[Short task] Resume the biography of hornist Hazel Dean Davis right after its final sentence, carrying it forward in the same style.

[Document extract]
Hazel Dean Davis is an American orchestral hornist living in Boston. She plays regularly with the Boston Symphony Orchestra and Pops, and the Grammy nominated chamber orchestra, A Far Cry. In 2018 Hazel made her Boston solo debut in Britten’s Serenade for Tenor Horn and Strings with tenor Nicholas Phan and A Far Cry, for which critics celebrated her “masterful colorings and sensitivity to text” (BMIntelligencer).
Other recent highlights include 2018 Boston Pops tours on the East Coast and in California; 2017 tour of China and Taiwan with the Cincinnati Symphony and Pops; a 2016 double-horn recital with Cincinnati Principal Elizabeth Freimuth and a 2017 solo recital at University of New Hampshire; ten weeks of the 2015-16 season with the Boston Symphony Orchestra, including their Carnegie Hall Tour; two weeks with the San Francisco Symphony; a Carnegie Hall Tour with the Baltimore Symphony; premiering Matthew Aucoin’s opera “Crossing” at the American Repertory Theatre in Cambridge in 2015 and at the Brooklyn Academy of Music in 2017; as well as concerts with the Rhode Island Philharmonic, Portland Symphony, Boston Ballet, Boston Philharmonic and the Boston Modern Orchestra Project.

Dataset excerpt:
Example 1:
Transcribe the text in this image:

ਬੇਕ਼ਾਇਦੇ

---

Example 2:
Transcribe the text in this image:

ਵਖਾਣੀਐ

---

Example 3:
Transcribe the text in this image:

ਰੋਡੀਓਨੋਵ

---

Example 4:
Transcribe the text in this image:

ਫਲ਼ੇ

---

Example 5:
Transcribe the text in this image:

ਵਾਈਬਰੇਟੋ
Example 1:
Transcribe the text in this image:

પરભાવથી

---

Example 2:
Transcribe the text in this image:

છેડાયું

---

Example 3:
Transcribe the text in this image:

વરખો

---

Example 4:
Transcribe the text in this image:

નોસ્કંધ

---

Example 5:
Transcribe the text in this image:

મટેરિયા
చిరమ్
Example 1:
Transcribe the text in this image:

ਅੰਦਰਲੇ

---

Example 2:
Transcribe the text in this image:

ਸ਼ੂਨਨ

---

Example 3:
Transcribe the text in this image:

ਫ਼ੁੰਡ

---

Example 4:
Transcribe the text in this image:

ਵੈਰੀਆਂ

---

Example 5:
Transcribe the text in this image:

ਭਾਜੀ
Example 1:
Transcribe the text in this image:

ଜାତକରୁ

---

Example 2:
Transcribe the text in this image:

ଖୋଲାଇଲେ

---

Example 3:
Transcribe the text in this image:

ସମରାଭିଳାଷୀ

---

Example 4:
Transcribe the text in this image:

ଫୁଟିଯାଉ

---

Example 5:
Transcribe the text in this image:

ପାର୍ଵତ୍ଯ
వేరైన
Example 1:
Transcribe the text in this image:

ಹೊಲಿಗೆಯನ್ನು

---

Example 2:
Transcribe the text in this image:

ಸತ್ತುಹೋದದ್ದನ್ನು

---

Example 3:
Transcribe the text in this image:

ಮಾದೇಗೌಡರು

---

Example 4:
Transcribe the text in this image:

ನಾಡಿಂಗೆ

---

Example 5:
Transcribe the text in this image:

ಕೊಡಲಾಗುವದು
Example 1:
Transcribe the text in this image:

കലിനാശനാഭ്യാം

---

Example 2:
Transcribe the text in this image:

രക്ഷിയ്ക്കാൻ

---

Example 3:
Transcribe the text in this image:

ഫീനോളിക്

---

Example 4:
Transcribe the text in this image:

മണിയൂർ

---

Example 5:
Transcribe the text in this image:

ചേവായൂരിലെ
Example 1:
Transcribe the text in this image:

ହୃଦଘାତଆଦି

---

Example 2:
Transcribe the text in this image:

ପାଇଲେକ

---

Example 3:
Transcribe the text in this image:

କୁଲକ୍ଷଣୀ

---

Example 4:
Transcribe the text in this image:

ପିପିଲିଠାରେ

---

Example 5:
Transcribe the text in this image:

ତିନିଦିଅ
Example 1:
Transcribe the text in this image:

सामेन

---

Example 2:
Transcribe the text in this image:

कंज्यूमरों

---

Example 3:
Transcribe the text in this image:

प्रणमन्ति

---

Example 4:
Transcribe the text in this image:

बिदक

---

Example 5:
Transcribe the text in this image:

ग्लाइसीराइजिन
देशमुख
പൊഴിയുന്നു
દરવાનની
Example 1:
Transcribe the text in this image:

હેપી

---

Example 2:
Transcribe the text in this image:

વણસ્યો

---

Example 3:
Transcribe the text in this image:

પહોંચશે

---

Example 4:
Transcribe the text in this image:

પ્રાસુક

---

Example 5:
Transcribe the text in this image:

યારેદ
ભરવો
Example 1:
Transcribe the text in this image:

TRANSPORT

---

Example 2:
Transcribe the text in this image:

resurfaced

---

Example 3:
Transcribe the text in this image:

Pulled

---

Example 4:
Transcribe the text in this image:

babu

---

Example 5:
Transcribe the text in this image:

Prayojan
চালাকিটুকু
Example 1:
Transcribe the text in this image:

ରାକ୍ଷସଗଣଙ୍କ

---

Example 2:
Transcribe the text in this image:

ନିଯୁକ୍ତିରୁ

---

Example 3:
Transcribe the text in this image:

[Result of this task]
Hazel appears on the Boston Symphony’s 2016 Grammy winning recording of Shostakovich Symphony 5, and can be heard on the BSO’s 2017 recording of Strauss’s Alpine Symphony.
Prior to her move to Boston, Hazel played second and fourth horn with the Virginia Symphony Orchestra for 11 years, a job she won at age 22.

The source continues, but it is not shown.